**Record excerpts:**
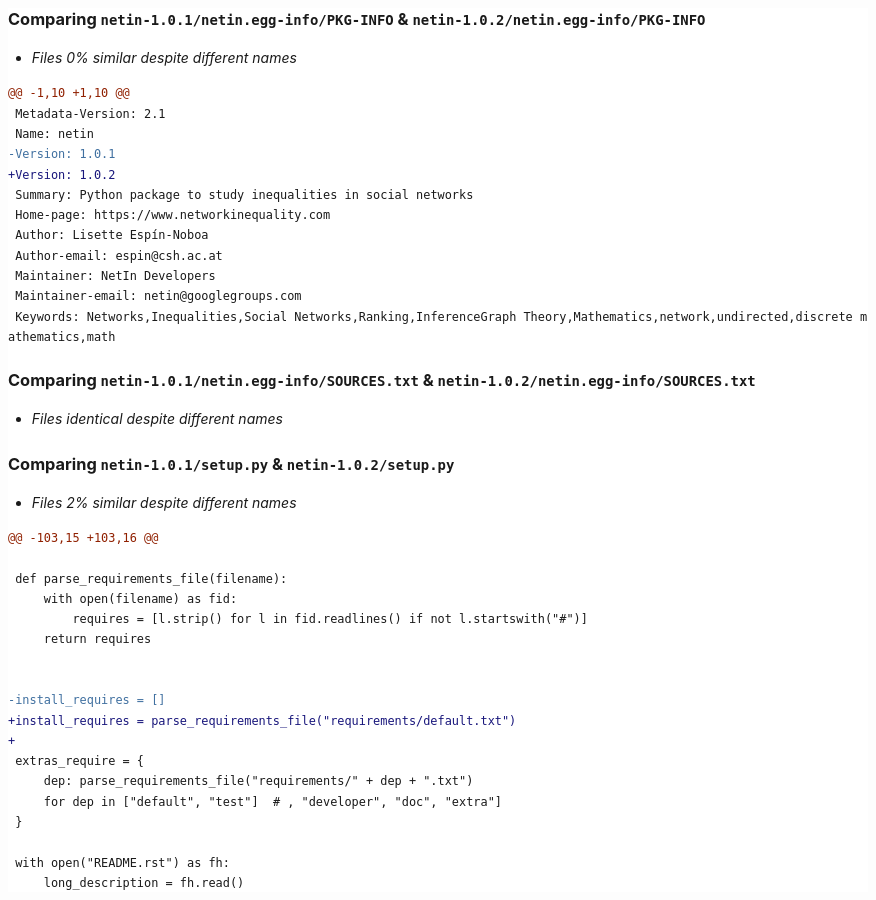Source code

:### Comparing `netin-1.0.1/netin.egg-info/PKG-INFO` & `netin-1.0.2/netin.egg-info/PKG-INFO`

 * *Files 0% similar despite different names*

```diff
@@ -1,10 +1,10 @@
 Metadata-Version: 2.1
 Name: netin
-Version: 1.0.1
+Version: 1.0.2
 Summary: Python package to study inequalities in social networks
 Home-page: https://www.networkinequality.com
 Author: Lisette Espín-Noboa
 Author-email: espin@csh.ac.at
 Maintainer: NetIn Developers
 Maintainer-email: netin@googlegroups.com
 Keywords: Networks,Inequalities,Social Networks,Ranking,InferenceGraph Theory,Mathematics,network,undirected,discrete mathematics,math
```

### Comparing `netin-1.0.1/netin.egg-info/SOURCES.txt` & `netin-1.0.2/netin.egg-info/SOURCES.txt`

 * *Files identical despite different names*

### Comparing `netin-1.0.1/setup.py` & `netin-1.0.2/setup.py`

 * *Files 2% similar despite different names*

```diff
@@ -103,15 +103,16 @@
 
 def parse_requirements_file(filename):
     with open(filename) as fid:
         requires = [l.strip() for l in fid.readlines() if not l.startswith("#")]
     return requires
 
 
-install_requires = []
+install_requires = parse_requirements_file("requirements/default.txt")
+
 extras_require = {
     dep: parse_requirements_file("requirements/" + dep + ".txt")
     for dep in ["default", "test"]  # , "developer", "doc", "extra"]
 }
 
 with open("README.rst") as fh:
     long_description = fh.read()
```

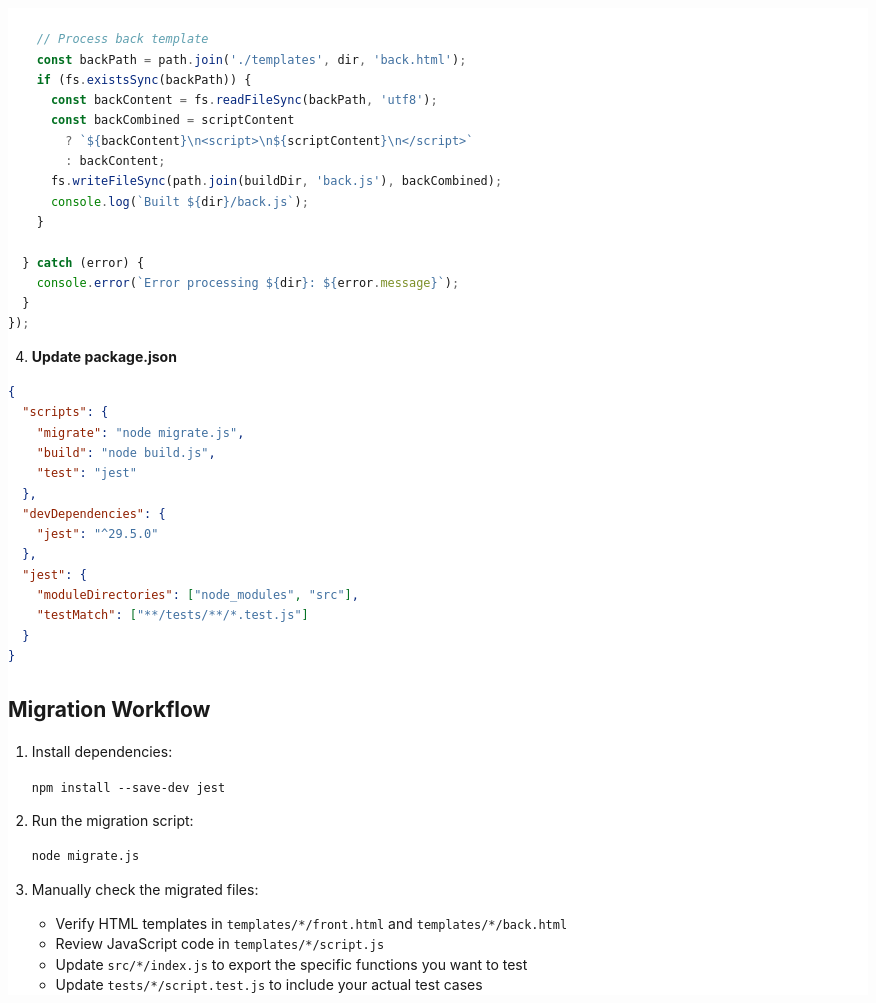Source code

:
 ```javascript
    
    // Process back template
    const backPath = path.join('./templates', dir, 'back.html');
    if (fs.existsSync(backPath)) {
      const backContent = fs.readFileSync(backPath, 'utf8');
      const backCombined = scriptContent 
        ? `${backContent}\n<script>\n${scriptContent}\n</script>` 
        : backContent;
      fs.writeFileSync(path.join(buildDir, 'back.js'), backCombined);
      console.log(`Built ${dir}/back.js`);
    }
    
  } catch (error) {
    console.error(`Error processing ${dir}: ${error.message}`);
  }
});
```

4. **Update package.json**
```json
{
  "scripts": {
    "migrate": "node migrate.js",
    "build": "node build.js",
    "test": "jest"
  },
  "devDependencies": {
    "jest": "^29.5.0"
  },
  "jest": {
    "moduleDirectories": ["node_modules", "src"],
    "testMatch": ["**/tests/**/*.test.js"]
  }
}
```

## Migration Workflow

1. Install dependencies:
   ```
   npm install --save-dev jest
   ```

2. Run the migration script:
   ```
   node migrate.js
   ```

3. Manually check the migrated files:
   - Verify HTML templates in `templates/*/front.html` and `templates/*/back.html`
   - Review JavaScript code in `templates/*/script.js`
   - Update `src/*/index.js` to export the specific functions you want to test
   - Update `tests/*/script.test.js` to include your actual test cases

**Exercise directions:** Search the data for the word "different" and copy each line where it appears.

**Exercise answer:**
 * *Files 0% similar despite different names*
 * *Files identical despite different names*
 * *Files 2% similar despite different names*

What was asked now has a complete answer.